The how-much question has been anchored by the idea of a $15 wage for a while now. Bernie Sanders proposed a $15 federal measure back in 2015. While it came off then as an aggressive play in the run-up to the 2016 primaries, by 2019 a $15 measure had become sufficiently mainstream to draw 30 Senate co-sponsors. It’s a nice round number, but there’s nothing magical or essential about $15. If swing-district and swing-state Democrats in a closely divided Congress think $13.50 instead of $15 keeps them in office, I’m fine with $13.50.
The how-fast question matters because nobody is proposing doubling the minimum wage all at once. The provision that was in the Biden rescue package would lift it quickly to $9.50, and reach $15 in 2025. It would also phase out the tipped minimum wage (currently an astonishingly paltry 2.13/hour) by 2025. If a slightly slower roll will cool Joe Manchin’s jets, then I’m okay with letting him have one.
Receiving less attention is the how-widespread question: should the minimum wage be the same everywhere given how much costs of living vary? It isn’t an absurd question, and of course the minimum wage right now isn’t the same everywhere. While the federal wage has been stuck at 7.25 since 2009, that is the operative minimum wage in only 20 states (including Tennessee).
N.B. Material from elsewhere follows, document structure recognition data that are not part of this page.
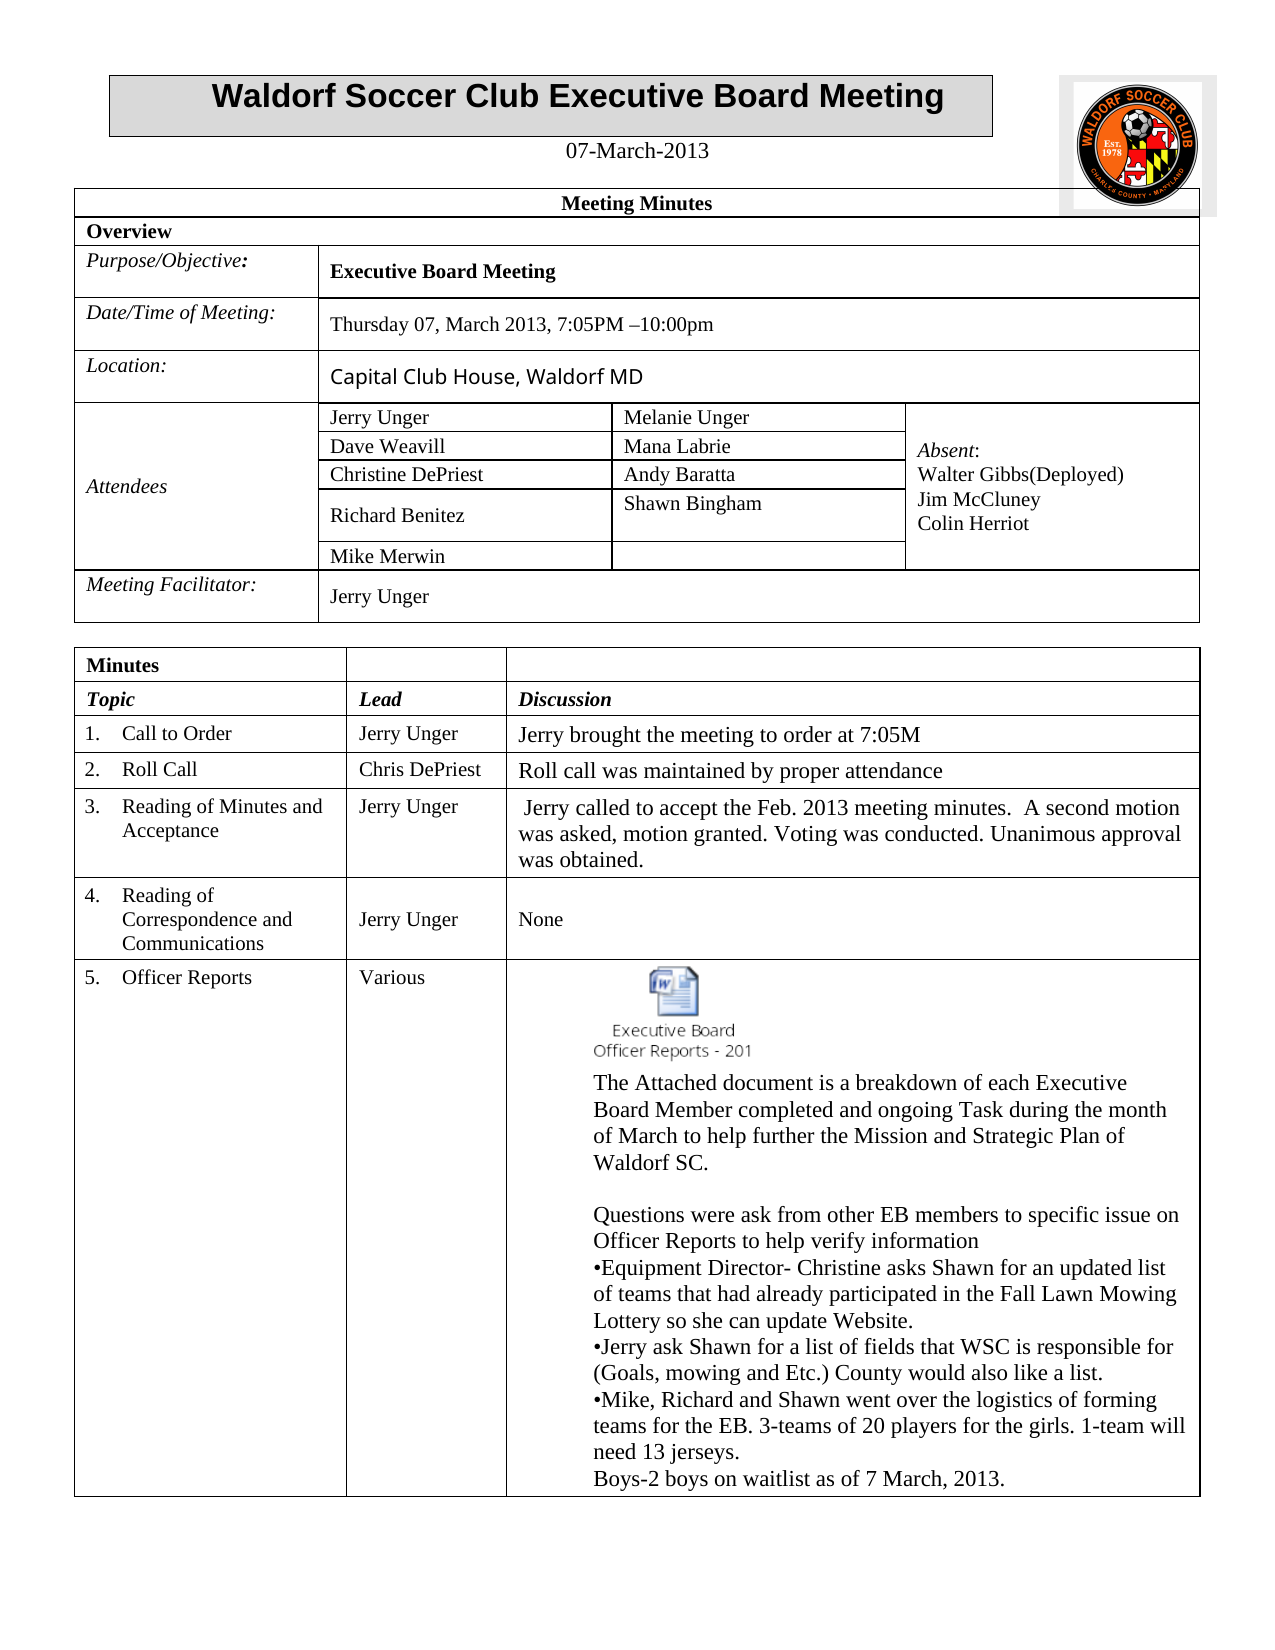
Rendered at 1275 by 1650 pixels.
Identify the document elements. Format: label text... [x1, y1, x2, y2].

table_header Minutes [75, 648, 346, 681]
table_cell None [507, 878, 1199, 959]
table_cell Executive Board Meeting [319, 246, 1199, 297]
table_cell Richard Benitez [319, 490, 611, 541]
table_cell Thursday 07, March 2013, 7:05PM –10:00pm [319, 299, 1199, 350]
table_cell Shawn Bingham [613, 490, 905, 541]
table_cell Mana Labrie [613, 432, 905, 459]
table_cell Meeting Facilitator: [75, 571, 318, 622]
table_cell Date/Time of Meeting: [75, 298, 318, 350]
table_cell Jerry Unger [347, 716, 506, 752]
table_cell Andy Baratta [613, 461, 905, 488]
table_cell Melanie Unger [613, 404, 905, 431]
table_cell Roll call was maintained by proper attendance [507, 753, 1199, 788]
table_cell Jerry Unger [347, 789, 506, 877]
table_cell Mike Merwin [319, 542, 611, 569]
table_cell Christine DePriest [319, 461, 611, 488]
table_header [507, 648, 1199, 681]
table_cell Jerry Unger [319, 404, 611, 431]
table_cell Various [347, 960, 506, 1496]
table_cell Location: [75, 351, 318, 402]
table_cell Reading of Minutes and Acceptance [75, 789, 346, 877]
table_cell Jerry Unger [319, 571, 1199, 622]
table_cell Discussion [507, 682, 1199, 715]
picture [1073, 82, 1202, 209]
table_cell Purpose/Objective: [75, 246, 318, 297]
table_cell Absent: Walter Gibbs(Deployed) Jim McCluney Colin Herriot [906, 404, 1199, 569]
table_cell Capital Club House, Waldorf MD [319, 351, 1199, 402]
table_cell Lead [347, 682, 506, 715]
table_cell Topic [75, 682, 346, 715]
table_cell Roll Call [75, 753, 346, 788]
table_cell Jerry brought the meeting to order at 7:05M [507, 716, 1199, 752]
table_cell Dave Weavill [319, 432, 611, 459]
table_cell Chris DePriest [347, 753, 506, 788]
table_cell Attendees [75, 403, 318, 569]
table_header [347, 648, 506, 681]
table_header Meeting Minutes [75, 189, 1199, 216]
table_cell Call to Order [75, 716, 346, 752]
table_cell Jerry called to accept the Feb. 2013 meeting minutes. A second motion was asked, motion granted. Voting was conducted. Unanimous approval was obtained. [507, 789, 1199, 877]
table_cell Jerry Unger [347, 878, 506, 959]
table_cell Overview [75, 218, 1199, 244]
table_cell [613, 542, 905, 569]
table_cell Reading of Correspondence and Communications [75, 878, 346, 959]
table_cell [507, 960, 1199, 1496]
table_cell Officer Reports [75, 960, 346, 1496]
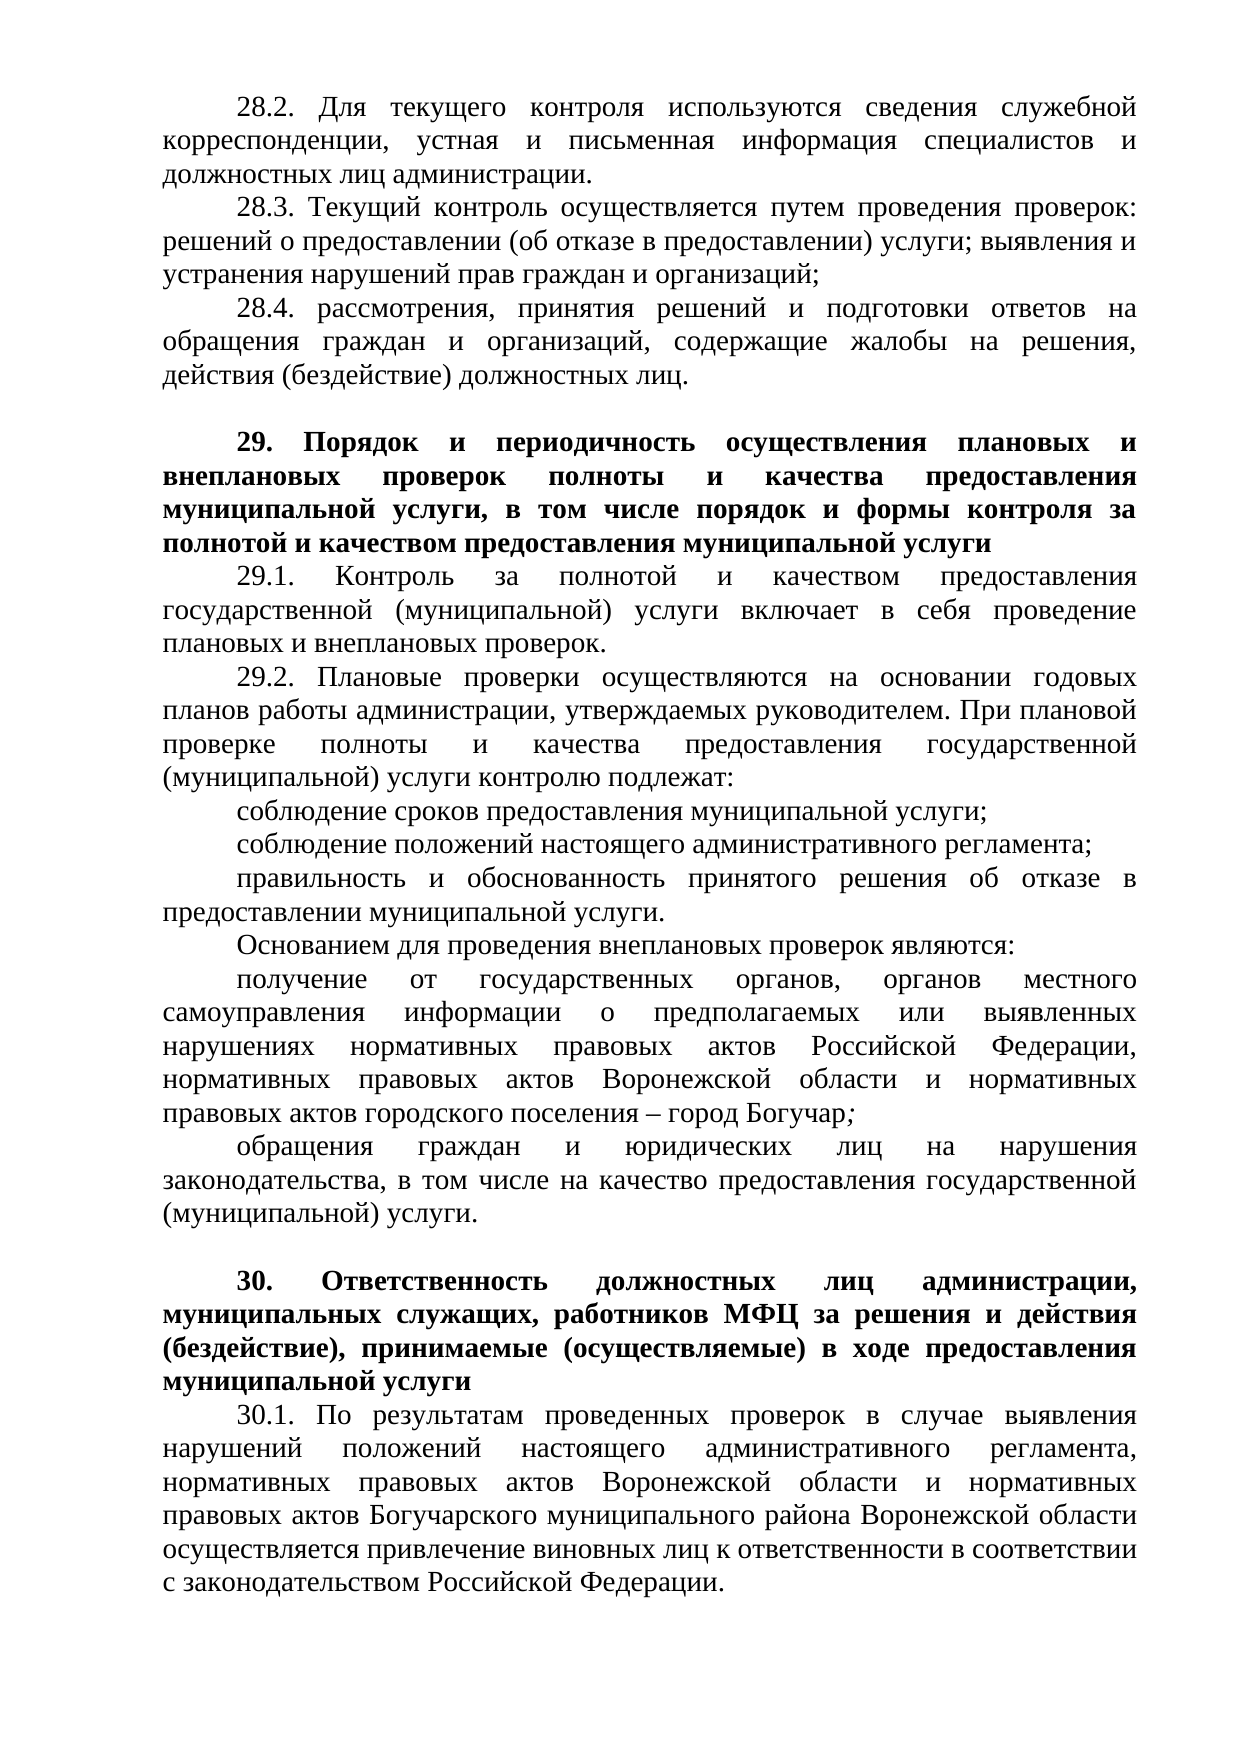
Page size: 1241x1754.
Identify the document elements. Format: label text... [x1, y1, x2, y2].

text 29.1. Контроль за полнотой и качеством предоставления государственной (муниципальной) услуги включает в себя проведение плановых и внеплановых проверок. [162, 558, 1138, 659]
text 28.2. Для текущего контроля используются сведения служебной корреспонденции, устная и письменная информация специалистов и должностных лиц администрации. [162, 89, 1138, 189]
text получение от государственных органов, органов местного самоуправления информации о предполагаемых или выявленных нарушениях нормативных правовых актов Российской Федерации, нормативных правовых актов Воронежской области и нормативных правовых актов городского поселения – город Богучар; [162, 961, 1138, 1128]
text 30.1. По результатам проведенных проверок в случае выявления нарушений положений настоящего административного регламента, нормативных правовых актов Воронежской области и нормативных правовых актов Богучарского муниципального района Воронежской области осуществляется привлечение виновных лиц к ответственности в соответствии с законодательством Российской Федерации. [162, 1397, 1138, 1598]
text 28.3. Текущий контроль осуществляется путем проведения проверок: решений о предоставлении (об отказе в предоставлении) услуги; выявления и устранения нарушений прав граждан и организаций; [162, 189, 1138, 290]
text 28.4. рассмотрения, принятия решений и подготовки ответов на обращения граждан и организаций, содержащие жалобы на решения, действия (бездействие) должностных лиц. [162, 290, 1138, 391]
text соблюдение положений настоящего административного регламента; [162, 827, 1138, 860]
text правильность и обоснованность принятого решения об отказе в предоставлении муниципальной услуги. [162, 860, 1138, 927]
text Основанием для проведения внеплановых проверок являются: [162, 927, 1138, 961]
text соблюдение сроков предоставления муниципальной услуги; [162, 793, 1138, 827]
text 29.2. Плановые проверки осуществляются на основании годовых планов работы администрации, утверждаемых руководителем. При плановой проверке полноты и качества предоставления государственной (муниципальной) услуги контролю подлежат: [162, 659, 1138, 793]
text обращения граждан и юридических лиц на нарушения законодательства, в том числе на качество предоставления государственной (муниципальной) услуги. [162, 1128, 1138, 1229]
text 30. Ответственность должностных лиц администрации, муниципальных служащих, работников МФЦ за решения и действия (бездействие), принимаемые (осуществляемые) в ходе предоставления муниципальной услуги [162, 1263, 1138, 1397]
text 29. Порядок и периодичность осуществления плановых и внеплановых проверок полноты и качества предоставления муниципальной услуги, в том числе порядок и формы контроля за полнотой и качеством предоставления муниципальной услуги [162, 424, 1138, 558]
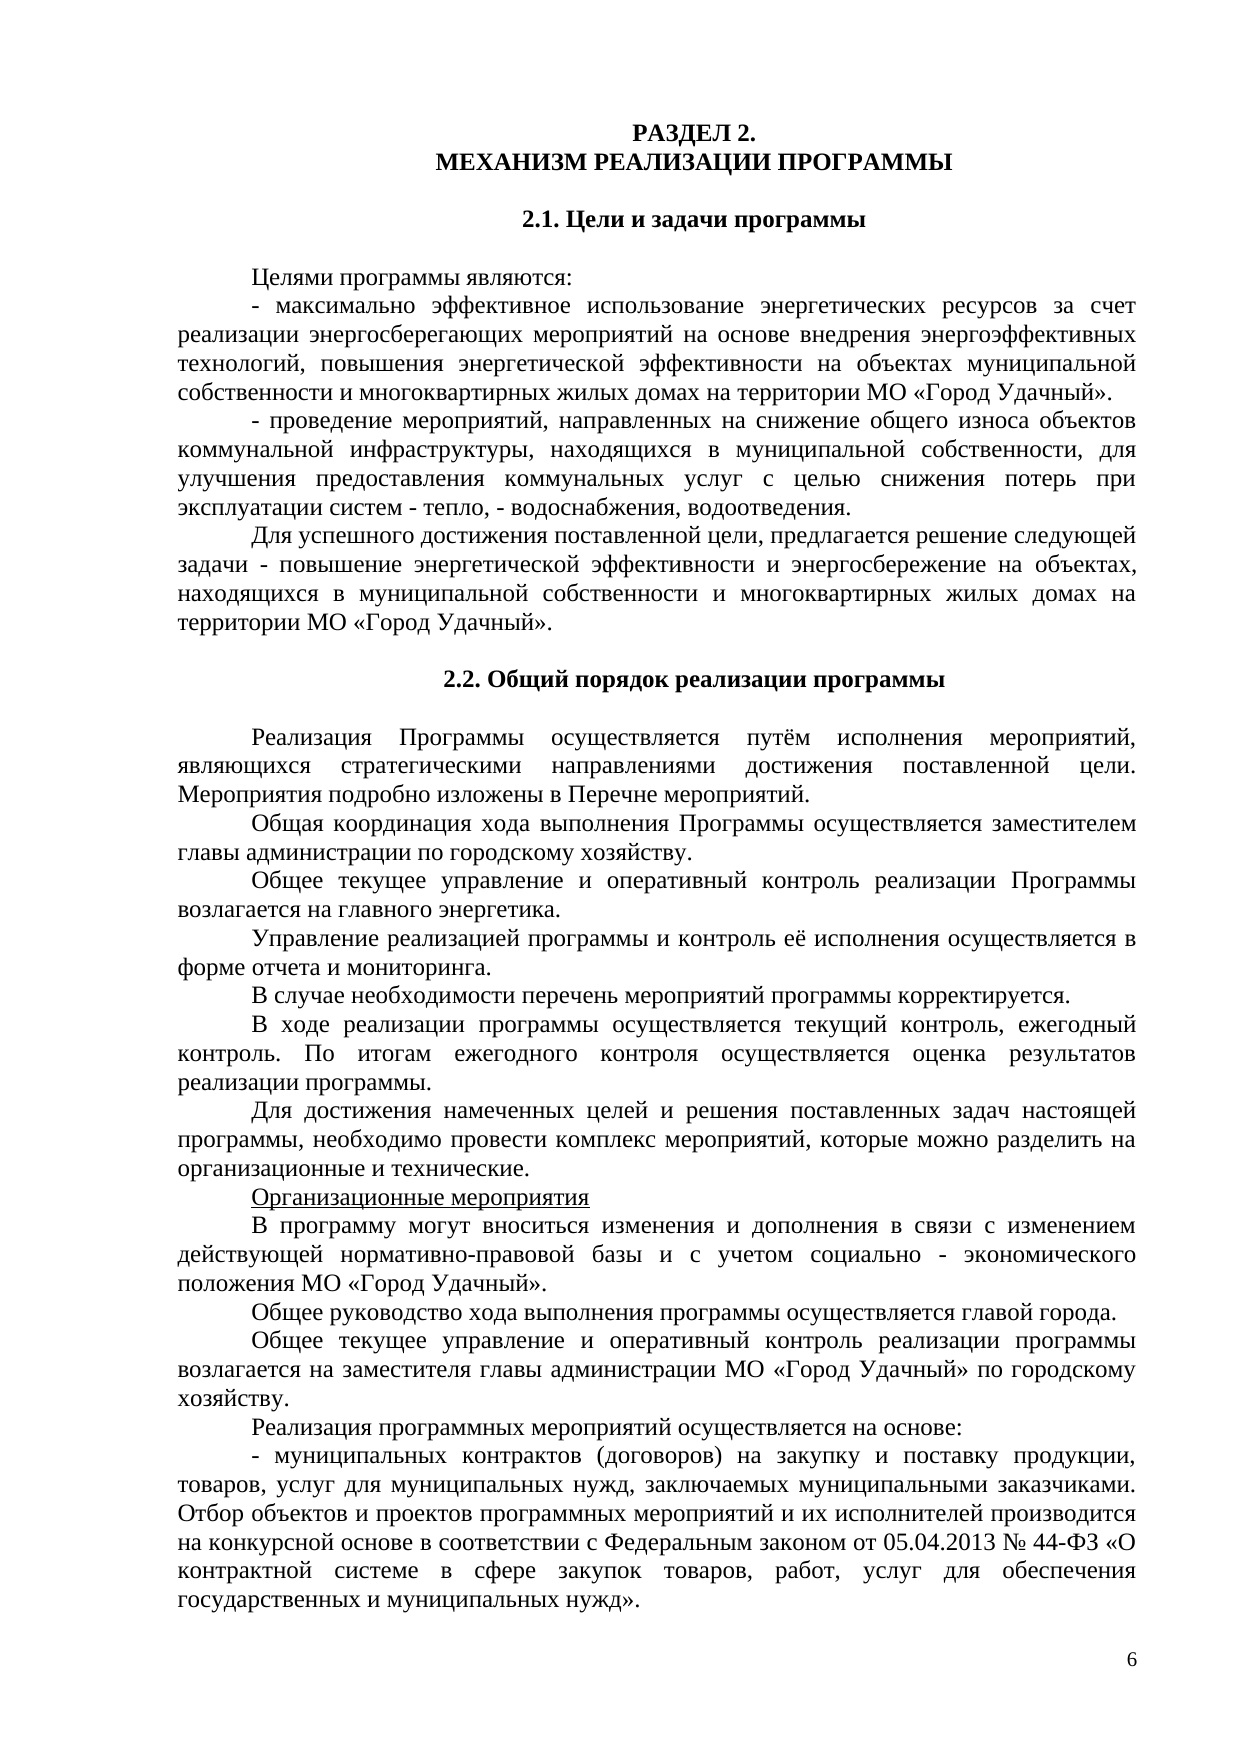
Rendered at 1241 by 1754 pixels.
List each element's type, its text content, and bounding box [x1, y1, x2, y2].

text - проведение мероприятий, направленных на снижение общего износа объектов коммунальной инфраструктуры, находящихся в муниципальной собственности, для улучшения предоставления коммунальных услуг с целью снижения потерь при эксплуатации систем - тепло, - водоснабжения, водоотведения. [177, 406, 1137, 521]
text Реализация программных мероприятий осуществляется на основе: [177, 1412, 1137, 1441]
text МЕХАНИЗМ РЕАЛИЗАЦИИ ПРОГРАММЫ [177, 147, 1137, 176]
text Общая координация хода выполнения Программы осуществляется заместителем главы администрации по городскому хозяйству. [177, 808, 1137, 866]
text Организационные мероприятия [177, 1182, 1137, 1211]
text - муниципальных контрактов (договоров) на закупку и поставку продукции, товаров, услуг для муниципальных нужд, заключаемых муниципальными заказчиками. Отбор объектов и проектов программных мероприятий и их исполнителей производится на конкурсной основе в соответствии с Федеральным законом от 05.04.2013 № 44-ФЗ «О контрактной системе в сфере закупок товаров, работ, услуг для обеспечения государственных и муниципальных нужд». [177, 1441, 1137, 1613]
text Управление реализацией программы и контроль её исполнения осуществляется в форме отчета и мониторинга. [177, 923, 1137, 981]
text Общее текущее управление и оперативный контроль реализации Программы возлагается на главного энергетика. [177, 866, 1137, 923]
text РАЗДЕЛ 2. [177, 118, 1137, 147]
text Общее текущее управление и оперативный контроль реализации программы возлагается на заместителя главы администрации МО «Город Удачный» по городскому хозяйству. [177, 1326, 1137, 1412]
text В ходе реализации программы осуществляется текущий контроль, ежегодный контроль. По итогам ежегодного контроля осуществляется оценка результатов реализации программы. [177, 1009, 1137, 1096]
text В случае необходимости перечень мероприятий программы корректируется. [177, 981, 1137, 1009]
text Реализация Программы осуществляется путём исполнения мероприятий, являющихся стратегическими направлениями достижения поставленной цели. Мероприятия подробно изложены в Перечне мероприятий. [177, 722, 1137, 808]
text Общее руководство хода выполнения программы осуществляется главой города. [177, 1297, 1137, 1326]
text Для успешного достижения поставленной цели, предлагается решение следующей задачи - повышение энергетической эффективности и энергосбережение на объектах, находящихся в муниципальной собственности и многоквартирных жилых домах на территории МО «Город Удачный». [177, 521, 1137, 636]
text 2.1. Цели и задачи программы [177, 204, 1137, 233]
text 2.2. Общий порядок реализации программы [177, 664, 1137, 693]
text В программу могут вноситься изменения и дополнения в связи с изменением действующей нормативно-правовой базы и с учетом социально - экономического положения МО «Город Удачный». [177, 1211, 1137, 1297]
text Для достижения намеченных целей и решения поставленных задач настоящей программы, необходимо провести комплекс мероприятий, которые можно разделить на организационные и технические. [177, 1096, 1137, 1182]
text Целями программы являются: [177, 262, 1137, 291]
text - максимально эффективное использование энергетических ресурсов за счет реализации энергосберегающих мероприятий на основе внедрения энергоэффективных технологий, повышения энергетической эффективности на объектах муниципальной собственности и многоквартирных жилых домах на территории МО «Город Удачный». [177, 291, 1137, 406]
Some might see this a reason to leave the federal minimum wage alone: states are perfectly free to raise it within their borders to suit their individual economies, and a majority actually have (some through referendum, which alas is a nice thing we are not allowed to have in Tennessee). This argument might have a touch of merit if the federal wage actually drifted up with inflation, at least keeping pace with the cost of living.
But as recently and presently configured, the minimum wage is not just a poverty wage, it is in real terms an eroding poverty wage. Its meager level and its ongoing erosion make two alarming statements about us as a society. First, we see the value of those among us who perform legitimate full-time work as not justifying a minimally dignified wage. And second, we see the value of that work, and the worth of these individuals, as appropriately declining: less this year than it was last year, and less last year than it was the year before. We say to minimum wage workers: you aren’t just worthless, you are also worth less.
And let’s dismiss for good the argument that if you raise the minimum wage some employers won’t be able to sustain payroll, costing us jobs. If your business model depends on paying poverty wages that are declining in real terms over time, you need to raise your prices, or cut some costs, or adjust your compensation elsewhere, or take fewer profits. If you can’t do that and still be sustainable, you have no business being in business.
Raising the federal minimum wage is utterly sensible and long overdue, and commands wide popular support. There aren’t many no-brainers to be found in our hyperpolarized political climate. This is one of them.